Helleborus orientalis “Red Lady” (Lenten rose)
I wandered around the garden, tying back anything that had escaped its moorings. I moved quickly through occasional squalls and driving downpours, wind assisted, although perhaps that’s my personal problem. All of the heavy duty supports had withstood the assault of the weather. Sod’s Law states clearly that anything which must be re-attached in a bit of a breeze will have long, sharp thorns, or branches which lash you in the face, or both. Frenzied and inventive swearing drifted over the rooftops, to harmonize with the moaning house and quacking wildlife. The ancient yew trees at the end of our plot have never looked so lively. Neither have the cats, who completed their ablutions as if they had a gale in their tails and rocketed back through the door as if jet propelled.

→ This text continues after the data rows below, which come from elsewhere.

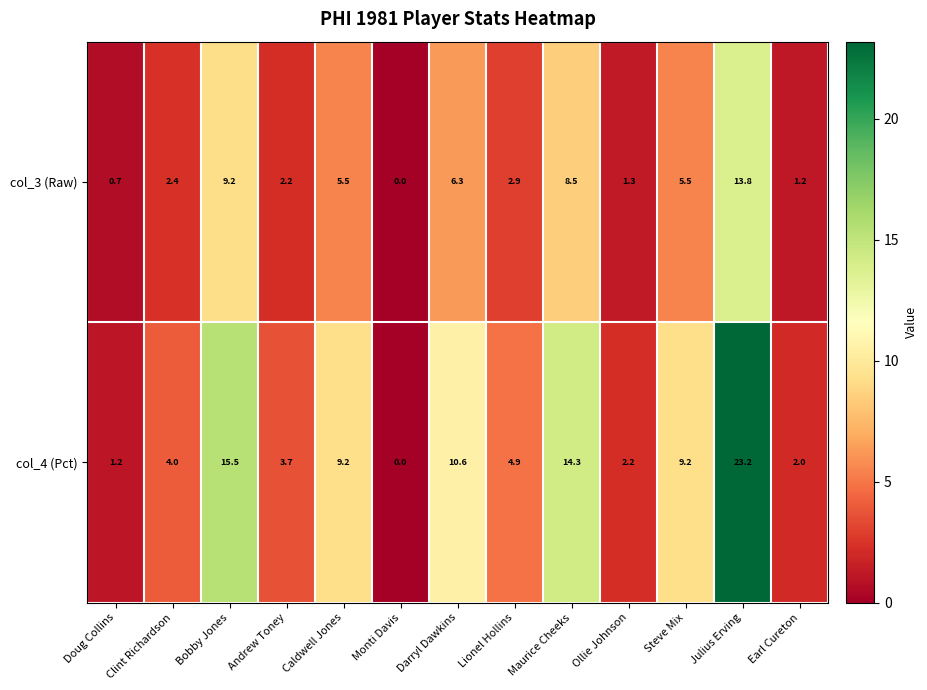

At which category is the sum across all series the highest?

Julius Erving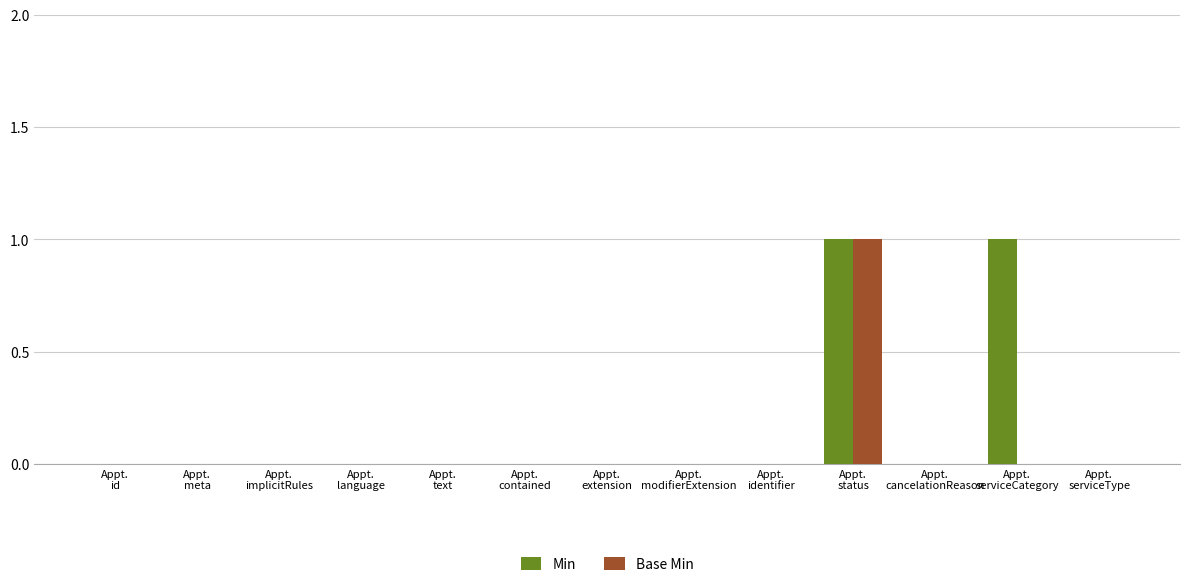

Reading left to right, extract all data points from this chart.

Min: 0	0	0	0	0	0	0	0	0	1	0	1	0
Base Min: 0	0	0	0	0	0	0	0	0	1	0	0	0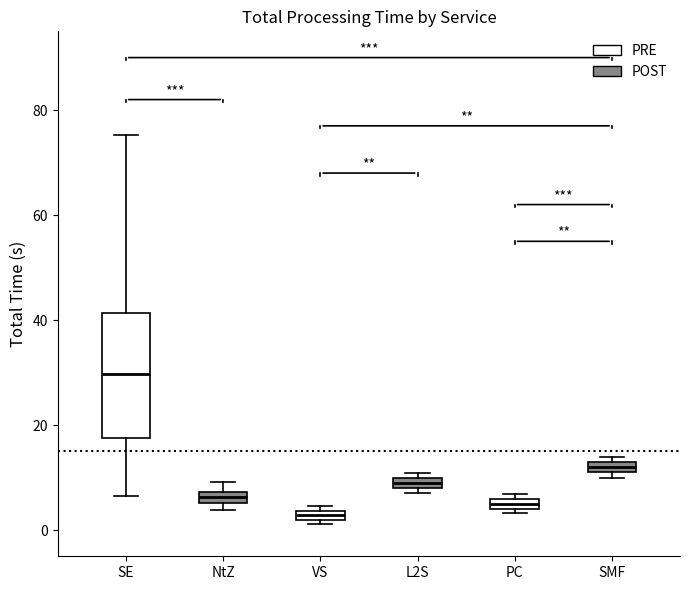

Comparing the boxes themselves (not the whiskers), which one is the tallest?

SE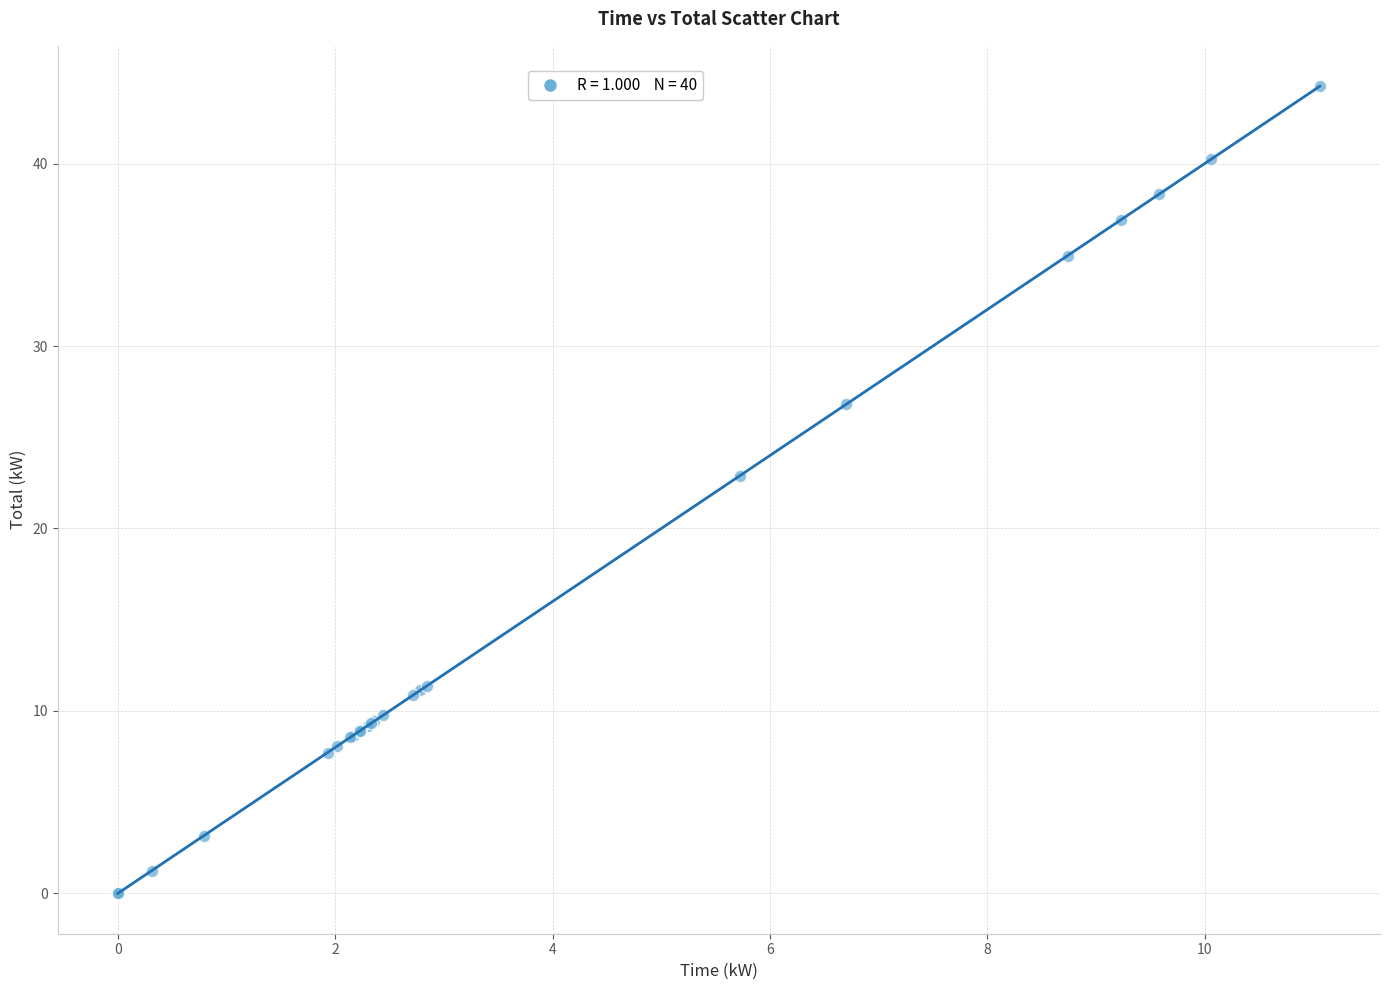

What Y value in the scatter plot is closest to 22?

22.9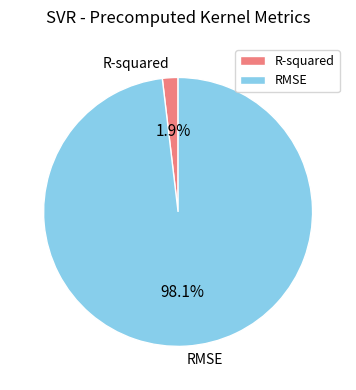

Is the sum of RMSE and R-squared greater than half?

Yes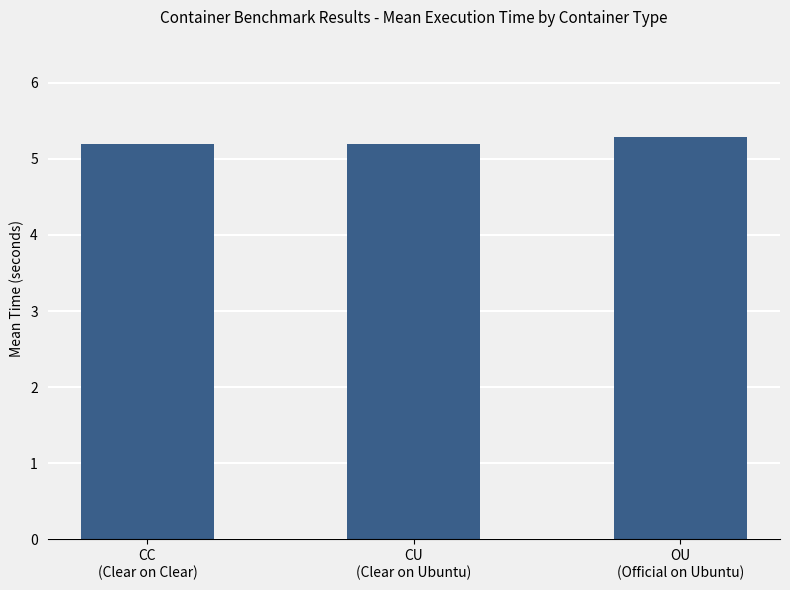

Reading left to right, extract all data points from this chart.

5.2	5.2	5.3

Primulas (primroses) for planting
Attila regarded my scratched and spoilt features with considerable agitation; usually I don’t come back from a little horticulture in quite such a tattered state. Immediately he volunteered to shop for supplies, in case conditions worsened and we were confined to quarters. I waved him away, so well wrapped in outer layers that he looked like a beach ball wearing large black boots. Upon his return, we delved into bags of produce for re-stocking the fridge. Vegetables stashed, the last of his treasure comprised a wide selection of lilies from Lidl, £2 for three or four bulbs per packet. Pink “Lollypop” and “Muscadet”, white “Rialto”. Bondage wounds forgotten, I arranged them in the kitchen, where I could admire both them and his acumen. How lovely, I knew exactly where I wanted to plant them. My mind was awash with plans for candy sweet, sugar coated subtle confections of petals.
Winter garden
Last of the lot were bags of “Salmon Star”, which gives you a clue as to the colour but no real hint as to the aggressive shade. I hadn’t the foggiest notion where they would fit and get enough sunshine to bloom. I dare not leave the placing to my spouse, who has no problem with clashes which put the wind up me. Unless I take a strong hand, he would be siting orange next to cerise. Into every life a little rain must fall.
jamminjuda said:
I wonder about Doris. Was she a bit like the falling tree in the woods? Would Doris have caused as much damage if we’d not named her?
Bodger said:
The tree would still have crashed to the ground, we’d just not have a name to swear at…
Chloris said:
Doris took 2 birch trees and my fence in my garden. We actually risked her wrath to try to save the fence but she was too strong for us.
I fell for some of those primroses too, they are so pretty.
Wow, they are cheap lilies. I don’ t go to Lidl, I took against them when someone was banned from a store for pushing their trolley the wrong way through checkout. Do you remember that ? I was married to a a German for years and I have strong feelings about being told which way to push a trolley.
Bodger said:
Sorry to hear this. Fences can be repaired (hope it’s not a big one), even re-thought but it’s always hard to lose trees. I have a rolling programme of boycotts against supermarkets who offend my sensibilites. Poor treatment of employees, non-payment of taxes or dumping still edible food have sent me into the arms of Lidl and Aldi. I understand your position on trollies entirely and will go to the mat on your behalf, if I see any foolishness.